Develop A Marketing Strategy, And Stick To It
As a wedding planner, you are a brand. Even if you’re only a one-person operation, you have a corporate and business identity, and that identity has to be consistent from the logo down to your communication style. People place enormous importance on their wedding day, and they’re looking for someone who exudes professionalism to place their trust in to handle it for them. That means making a plan, and sticking to it. Develop an awareness that no marketing strategy yields immediate results, but a good marketing strategy will always work in the end. It’s very similar to playing Vegas Slots. If you’ve ever played mobile slots, you’ll know that you don’t necessarily expect to win from your first few spins. Success at mobile slots is all about sticking to the same course of action until the mobile slots game you’re playing responds by paying out money. You have to have faith that you’ll win in the end. Taking this advice and putting it back into the context of wedding planning, it means sometimes sticking to your guns even when nothing seems to be working, and having faith that you’ll eventually get your reward.
For those people, considering a career in wedding planning makes sense. If you’re finding yourself debating it, then we’re happy to give you a few tips on how to make it in the profession. Be warned, though – the hours are long, the salary isn’t always fantastic, and some couples can be very hard to deal with! If you excel within the field, though, we give you our word that you’ll never find a job so satisfying when it’s going well.
Develop A Thick Skin
Not everything is going to go well all the time. Contractors will let you down. Brides and grooms will change their opinions, wants, needs, and budget on a whim. Occasionally, the couple you’re dealing with will separate part of the way through the process!
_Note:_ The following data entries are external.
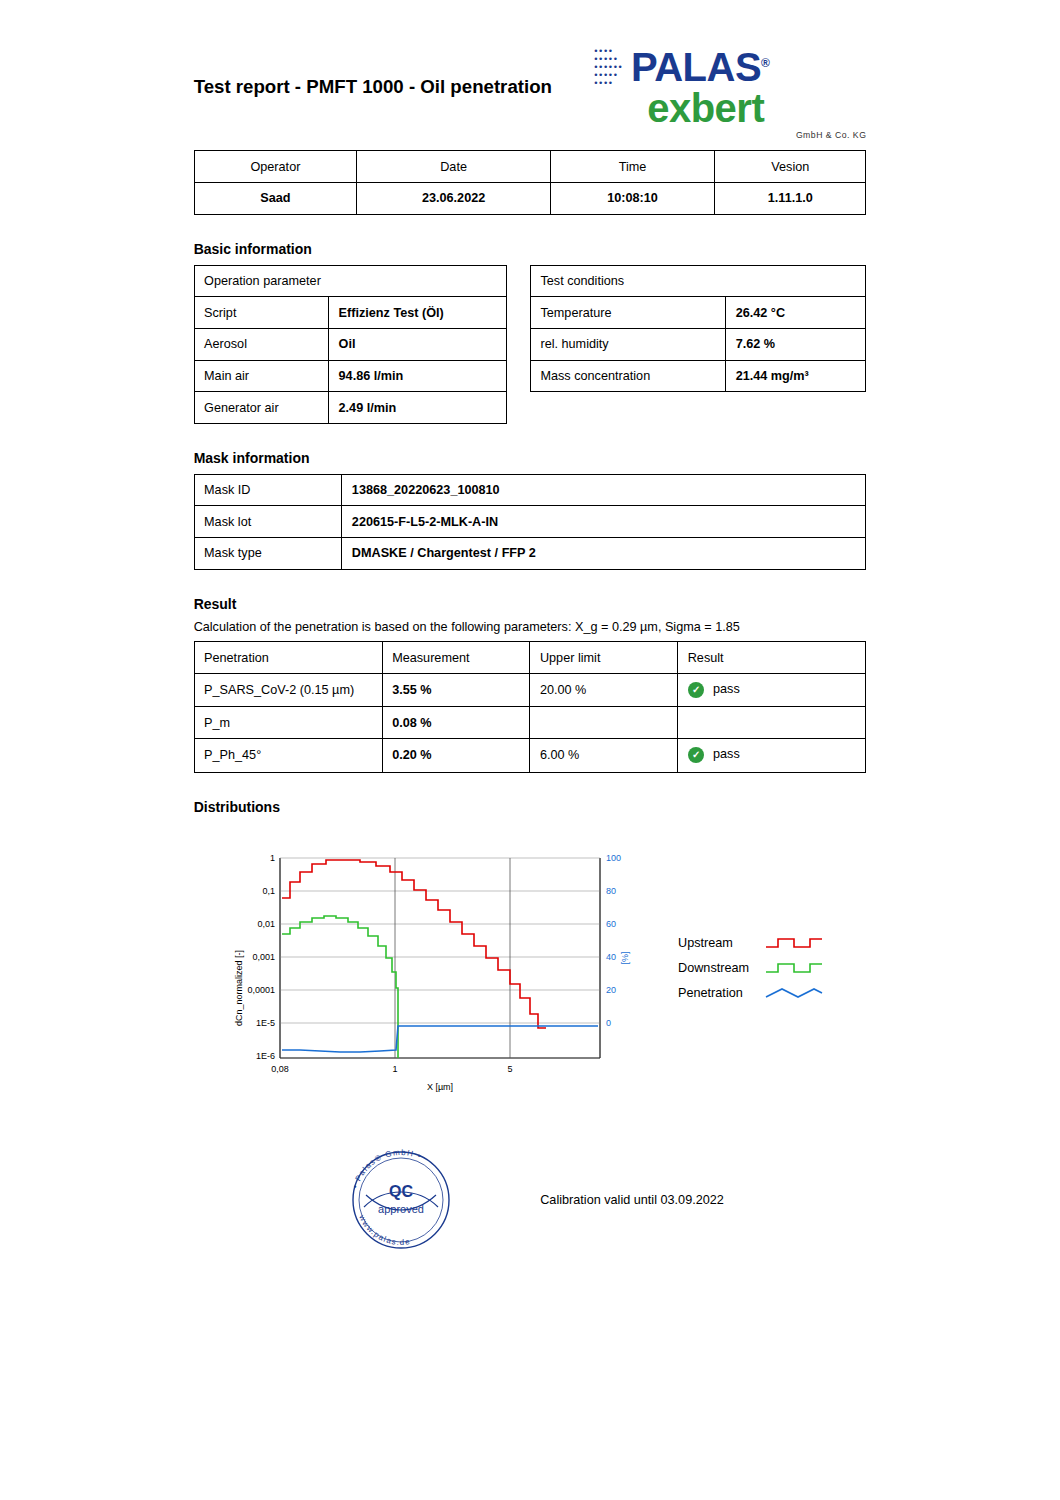•••• ••••• •••••• ••••• •••• PALAS® exbert GmbH & Co. KG
Test report - PMFT 1000 - Oil penetration
| Operator | Date | Time | Vesion |
| Saad | 23.06.2022 | 10:08:10 | 1.11.1.0 |
Basic information
| / Operation parameter / / Script / Effizienz Test (Öl) / / Aerosol / Oil / / Main air / 94.86 l/min / / Generator air / 2.49 l/min / | / Test conditions / / Temperature / 26.42 °C / / rel. humidity / 7.62 % / / Mass concentration / 21.44 mg/m³ / |
Mask information
| Mask ID | 13868_20220623_100810 |
| Mask lot | 220615-F-L5-2-MLK-A-IN |
| Mask type | DMASKE / Chargentest / FFP 2 |
Result
Calculation of the penetration is based on the following parameters: X_g = 0.29 µm, Sigma = 1.85
| Penetration | Measurement | Upper limit | Result |
| P_SARS_CoV-2 (0.15 µm) | 3.55 % | 20.00 % | ✓ pass |
| P_m | 0.08 % | | |
| P_Ph_45° | 0.20 % | 6.00 % | ✓ pass |
Distributions
1 0,1 0,01 0,001 0,0001 1E-5 1E-6 dCn_normalized [-] 100 80 60 40 20 0 [%] 0,08 1 5 X [µm]
| Upstream | |
| Downstream | |
| Penetration | |
• Palas® GmbH • www.palas.de QC approved
Calibration valid until 03.09.2022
When problems do come up, whether it’s invitations taking longer to arrive than planned, or the local florist letting you down with a display, you’ll take the brunt of the anger. The ‘happy’ couple don’t want to blame each other, and so as you’re the person you’re paying to make things go well for them, you’ll find yourself carrying the can for any hiccups as they occur. Every single wedding planner has a ridiculous ‘Bridezilla’ story to share, and it won’t take very long for you to gain one of your own! As difficult as it can sometimes be, try not to take the criticism personally, and remember you’ll usually get a very sincere apology (and sometimes even a nice gift) when it’s all over.
During all of the above, be positive and open-minded. Learn to reflect your customers. Be excited when they’re excited, welcome bizarre theme suggestions without batting an eyelid, and be patient and detailed when explaining why what they think to be a great idea might not necessarily be a great idea in reality. When you put aside the dresses, the venues, the transport, and the cake, wedding planning is a communications business, and you’ll need impeccable communication skills to succeed in it.